A: Major satellite genomic sequence of the hairpin bisulfite PCR product. Cytosines in non-CpG context are marked grey with the corresponding number attached. CpGs are marked red. Purple shows the location of the lower primer. B: Non-CpG methylation of mESCs, differentiated cells and Dnmt and Np95 KOs at major satellites. Only CpA positions show methylation up to ten percent (position 4, 6, 11, 22 and 28). Dnmt3 family KO ESCs show decrease of CpA methylation on different sites. C: The graph represents the relative amount of reads per CpG methylation level: grey - reads showing no CpA methylation, black - reads showing CpA methylation. The reads were grouped into three fraction by CpG methylation level (0–25%, 33–66,7%, 75–100%). Reads showing CpA methylation are depleted in the fraction of reads with low CpG methylation level and enriched in reads showing 50% or more CpG methylation. D: Distribution of un-, hemi- and fully methylated CpG dyads in the reads showing CpA methylation or no CpA methylation. The fraction of reads showing CpA methylation is enriched in fully- and hemimethylated (mainly on the upper strand) CpG dyads. Interestingly, on the upper strand, we also observe the main part of CpA methylation. E: Correlation plot for cytosine methylation at Dnmt1KO ESC in mSat. Methylated CpA positions correlate to neighboured CpG positions on the same DNA strand.

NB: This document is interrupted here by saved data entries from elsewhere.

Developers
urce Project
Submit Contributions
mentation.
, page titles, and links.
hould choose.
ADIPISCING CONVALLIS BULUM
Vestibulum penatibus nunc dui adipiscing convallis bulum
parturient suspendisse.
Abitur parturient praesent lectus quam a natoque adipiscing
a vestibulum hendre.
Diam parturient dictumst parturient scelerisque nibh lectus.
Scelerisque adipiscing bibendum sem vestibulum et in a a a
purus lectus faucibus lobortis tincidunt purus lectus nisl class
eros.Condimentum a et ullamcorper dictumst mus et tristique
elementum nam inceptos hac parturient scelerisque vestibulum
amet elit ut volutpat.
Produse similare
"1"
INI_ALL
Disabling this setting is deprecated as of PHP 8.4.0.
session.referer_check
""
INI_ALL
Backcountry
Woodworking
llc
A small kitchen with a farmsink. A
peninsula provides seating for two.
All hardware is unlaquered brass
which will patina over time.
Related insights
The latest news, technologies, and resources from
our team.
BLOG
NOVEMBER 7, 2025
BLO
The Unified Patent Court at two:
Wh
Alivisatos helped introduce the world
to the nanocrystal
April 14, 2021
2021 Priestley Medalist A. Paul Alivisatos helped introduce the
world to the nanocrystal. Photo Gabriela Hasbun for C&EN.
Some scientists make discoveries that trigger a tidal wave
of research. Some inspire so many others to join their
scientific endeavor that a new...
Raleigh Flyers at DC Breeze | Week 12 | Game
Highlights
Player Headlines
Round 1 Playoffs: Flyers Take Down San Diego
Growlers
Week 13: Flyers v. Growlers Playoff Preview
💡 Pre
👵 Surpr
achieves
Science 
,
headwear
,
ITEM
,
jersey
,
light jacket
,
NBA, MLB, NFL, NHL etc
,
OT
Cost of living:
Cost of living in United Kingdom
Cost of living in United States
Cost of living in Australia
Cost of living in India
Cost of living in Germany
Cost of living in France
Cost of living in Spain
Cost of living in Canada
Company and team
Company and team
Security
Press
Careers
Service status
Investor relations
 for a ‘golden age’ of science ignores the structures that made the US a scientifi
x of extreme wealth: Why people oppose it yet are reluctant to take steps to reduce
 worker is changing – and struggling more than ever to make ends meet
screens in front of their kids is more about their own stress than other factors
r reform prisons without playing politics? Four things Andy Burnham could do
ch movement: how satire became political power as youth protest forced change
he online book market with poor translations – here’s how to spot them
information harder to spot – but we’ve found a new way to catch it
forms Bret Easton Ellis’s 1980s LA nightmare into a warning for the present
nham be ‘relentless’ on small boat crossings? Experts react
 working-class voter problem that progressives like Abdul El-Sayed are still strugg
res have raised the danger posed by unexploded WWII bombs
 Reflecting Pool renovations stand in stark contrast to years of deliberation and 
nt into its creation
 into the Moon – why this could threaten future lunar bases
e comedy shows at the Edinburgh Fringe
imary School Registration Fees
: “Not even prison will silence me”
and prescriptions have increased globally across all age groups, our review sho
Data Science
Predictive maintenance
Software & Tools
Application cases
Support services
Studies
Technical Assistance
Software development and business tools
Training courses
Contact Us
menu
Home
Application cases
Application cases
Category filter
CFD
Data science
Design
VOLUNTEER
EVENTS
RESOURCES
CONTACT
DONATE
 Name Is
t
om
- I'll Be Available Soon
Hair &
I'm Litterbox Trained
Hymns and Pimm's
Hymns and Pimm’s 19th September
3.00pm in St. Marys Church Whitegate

Figure 5. Non-CpG methylation of Afp.

A: Non-CpG methylation of mESCs, Dnmt KOs and differentiated cells. Non-CpG methylation can be found at Afp at 4 CpA positions (16, 23, 34, 45) and on one CpT position (54). Dnmt3a together with Dnmt3L are responsible for this methylation, Dnmt3bKO shows only slight effect. B: Correlation plot for cytosine methylation at Dnmt1KO ESCs at Afp. Methylated CpA positions mostly correlate to methylated neighboured CpG positions.

Figure 6. Estimation of Dnmt efficiencies using a Hidden Markov Model.

A: Dnmt efficiencies. In this diagram the methylation efficiencies for all three Dnmts are given. For all three Dnmts, we discriminate between the activity to methylate unmethylated CpG positions (unmeth.) and to methylate hemimethylated CpGs (hemim.). For Dnmt1, we find element specific methyltransferase activity at unmethylated CpG positions. At L1 and Igf2 sequences, Dnmt1 shows reduced activity at hemimethylated CpG sites. For Dnmt3a/3b, we find for some elements higher activity at hemimethylated positions. For some elements, the efficiencies are not given, since standard deviations were too high (marked with a cross) (for values see Table S3). B: Prediction of WT methylation. Taking the efficiencies, estimated in the HMM with the KO data, we predicted the methylation of the WT ESC line. This prediction (pred.) fits to the real (experimentally observed) methylation data (data).